As if the usual moral and economic motivations weren't enough, process safety will also be needed as many industries and communities shift to alternative energy sources like solar and wind—especially as they use far more hydrogen for energy storage and transport.
"Energy users are transitioning from fossil to alternative sources, but it must be done more sustainably and safely. One of the main pushes will be into a hydrogen-based economy, which seems to be viable and clean, but also carries many unknowns that need to be addressed," says Faisal Khan, director of the Mary Kay O'Connor Process Safety Center (MKOPSC) at Texas A&M University. "Users have been working with hydrogen for many decades, of course, but in relatively limited amounts, and not as a fuel, but rather as a chemical. If it's going to help with transitioning to alternative energy production and supply chains, we're talking about using far greater quantities. It's also such a small, highly energetic molecule that it doesn't need an ignition source. Plus, it also makes metal brittle, including the metal it's stored in. These are some of the challenges that must be addressed as more hydrogen is used. However, the problem we've observed is that new solutions are being proposed without a deeper understanding of why existing materials and supply chains aren't enough."
Similar to regular process safety, Khan reports that large-scale hydrogen production, handling and consumption as a fuel begins with identifying its basic hazards, and determining how its hazardous properties will affect plans for use and containment. Once these properties are understood, users can begin to determine how accidents can happen, and how to prevent and respond to them by changing designs, controlling events, and mitigating them where possible.
This article is part of a series on process safety. Check out the rest of the series here.

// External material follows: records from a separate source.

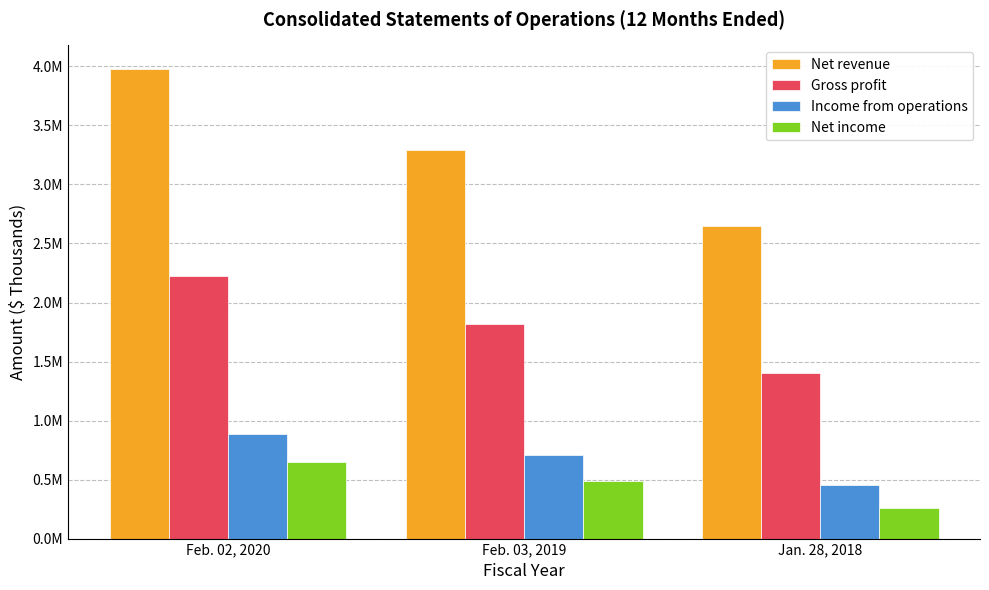

What is the approximate value of Net revenue at Feb. 02, 2020?

3979296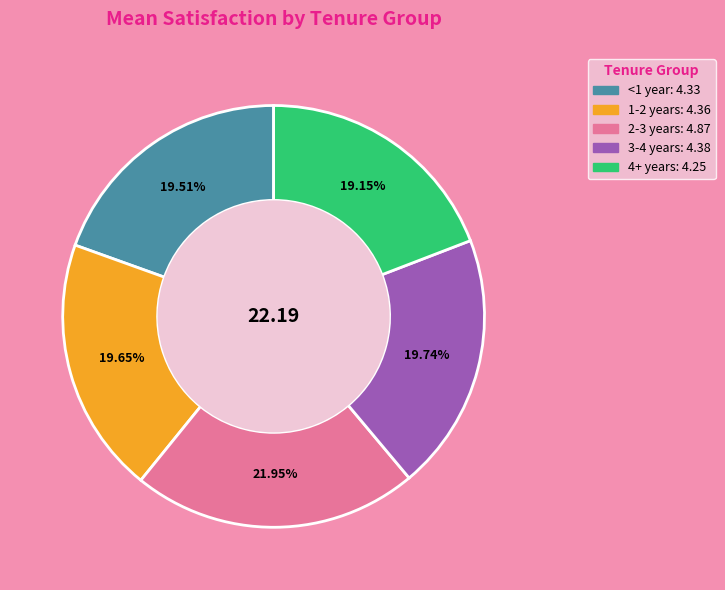

Count the number of slices in the pie.

5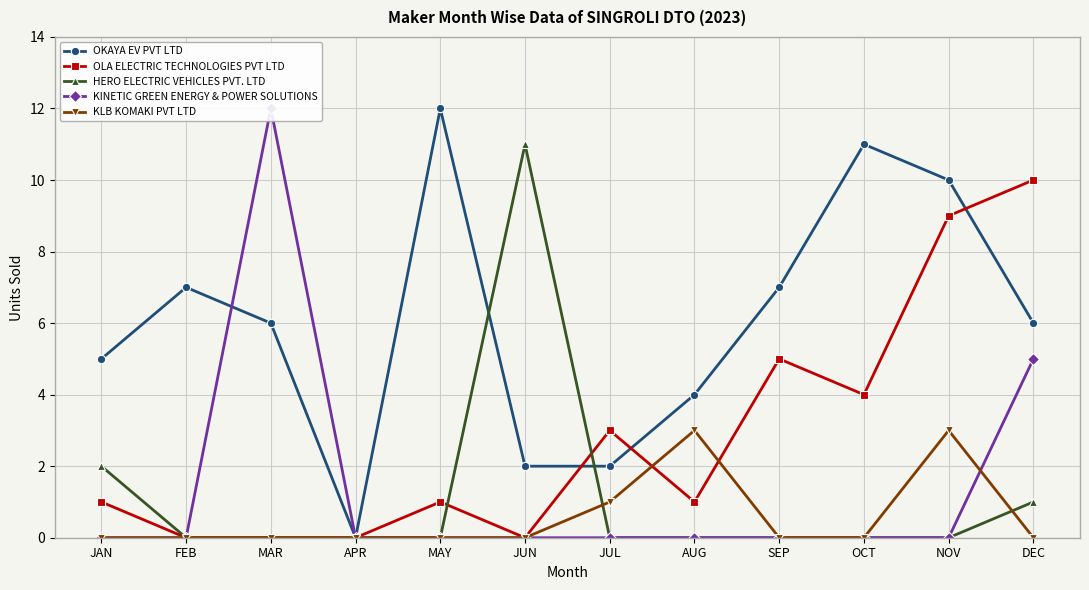

List the series in order of their peak value, highest first.

OKAYA EV PVT LTD, KINETIC GREEN ENERGY & POWER SOLUTIONS, HERO ELECTRIC VEHICLES PVT. LTD, OLA ELECTRIC TECHNOLOGIES PVT LTD, KLB KOMAKI PVT LTD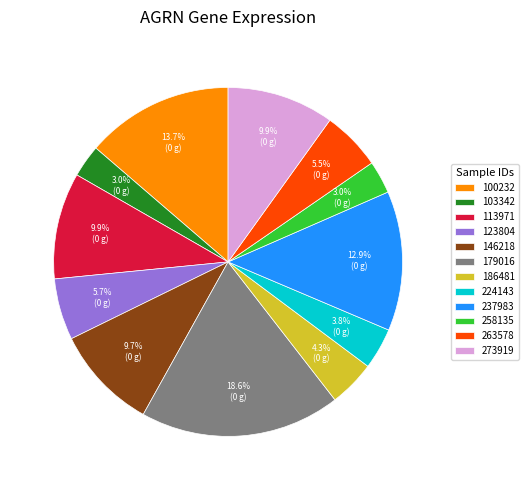

To the nearest percent, what is the combined percentage of 258135 and 237983?

16%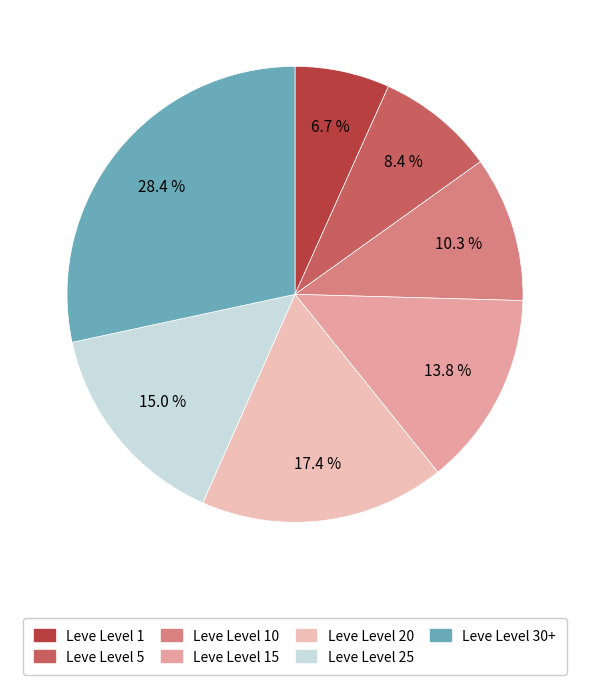

Is there any slice that represents more than half of the pie?

No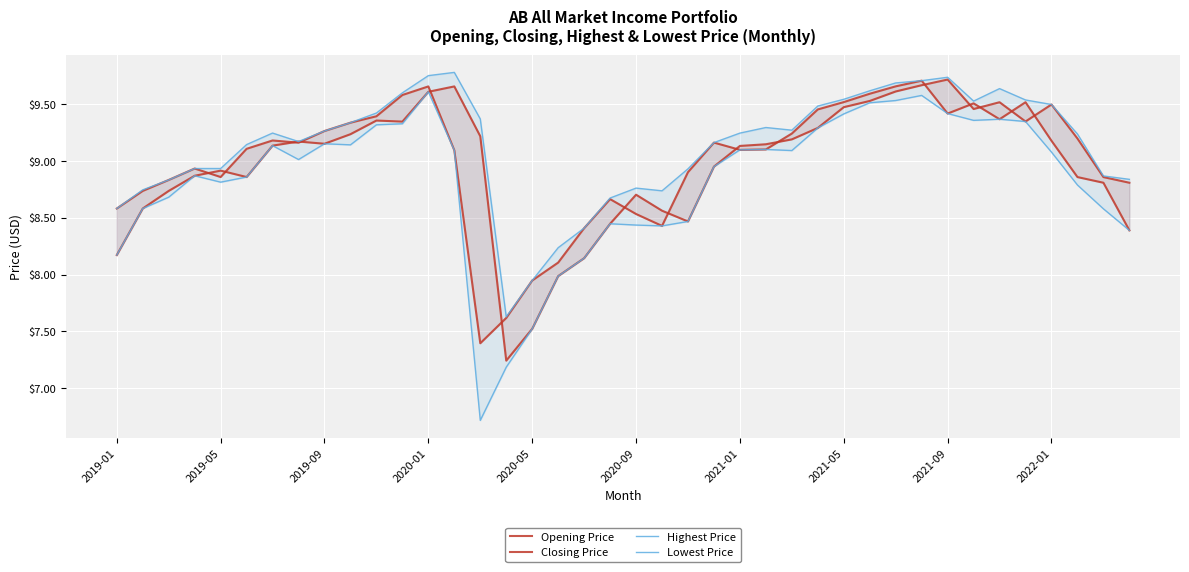

At which category does the chart reach its minimum across all series?

14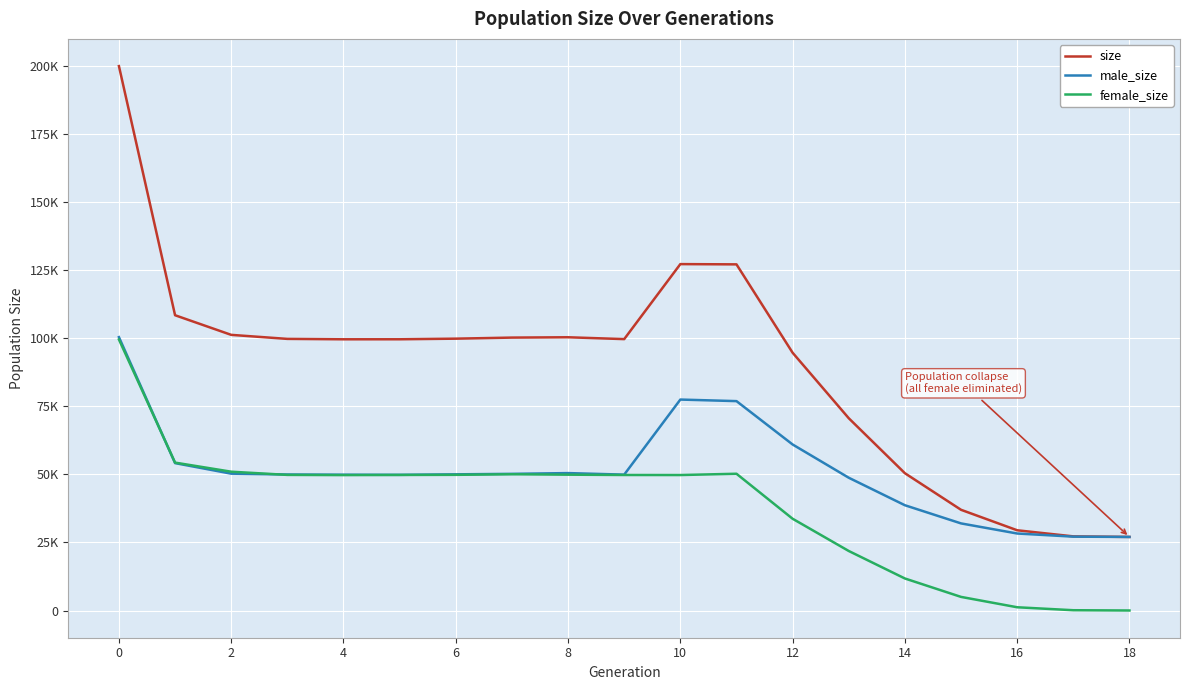

What is the value of the size point at the 6th from the left?

99557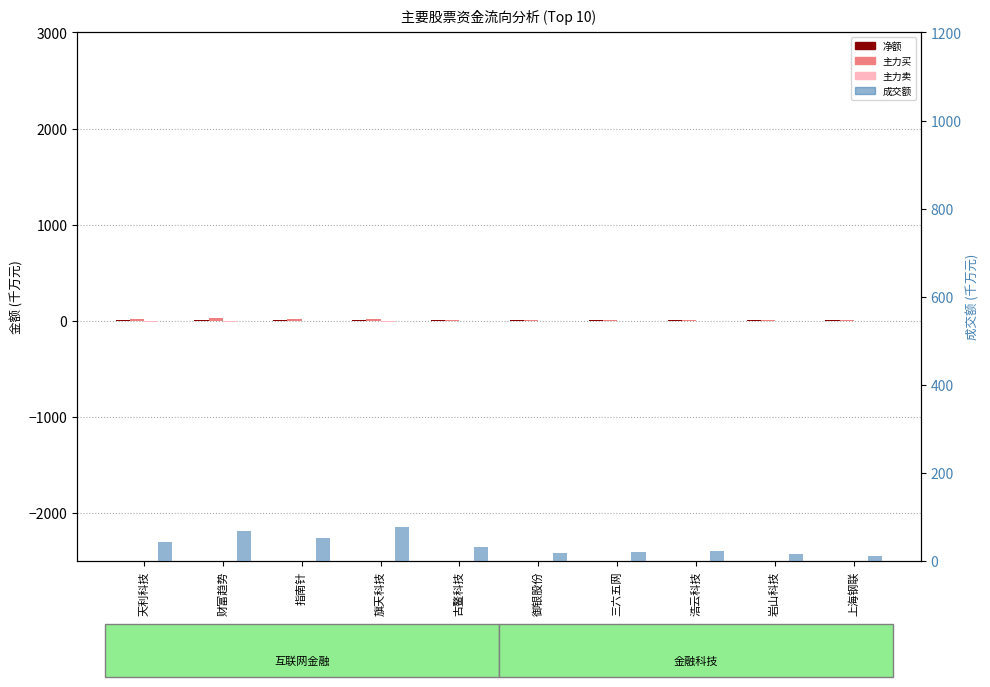

The 净额 series shows 1.9 at 岩山科技. True or false?

False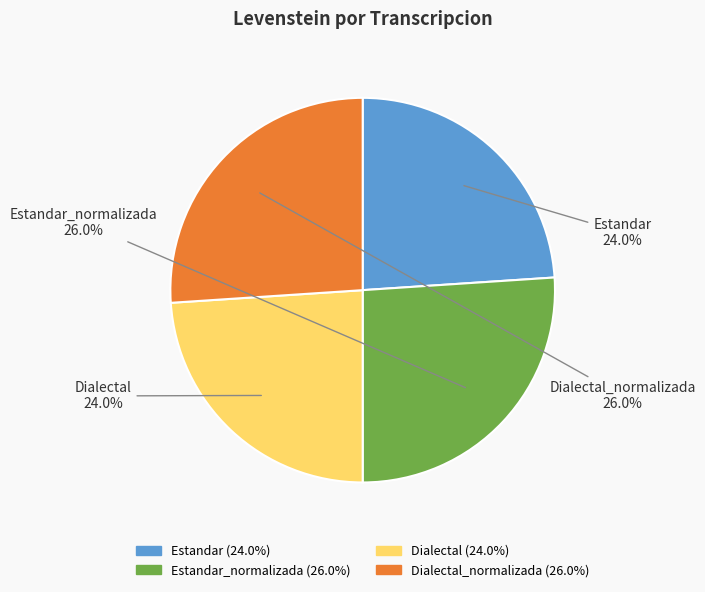

True or false: Dialectal_normalizada accounts for 36% of the total.

False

"Hydrogen is already well-known, but it's been a small piece of the overall energy puzzle so far. We aren't as familiar with it as a fuel, so we need to understand it from a different point of view," explains Khan. "A good starting point is lab studies about hydrogen production and interactions with containment that can show its mechanisms of degradation and potential accident causation. We're already doing this in a small lab at MKOPSC. However, the big unknown is scaling up production and transport because system dynamics and related properties can change. This must be studied more, so we're working with our clients on it."
Khan adds that scaling up hydrogen will likely require more infrastructure, and digitalized tools and software will be able to help new hydrogen production facilities run safely in remote locations, including offshore. "This will only be possible with digitalization for monitoring, operations and maintenance from safer distances," says Khan. "In fact, MKOPSC has already been working with the Dept. of Energy and Dept. of the Interior on the $40 million, U.S.-funded Ocean Energy Safety Institute (OESI), which was established in 2020 to help implement more sustainable and safer technologies at offshore oil and gas sites, and show how wind and marine energy producers can benefit from safety lessons already used by fossil fuel producers. Most wind and marine energy facilities are new, and face installation, operations and maintenance challenges that can impact their safety, so best practices longer-established producers in other industries could be useful."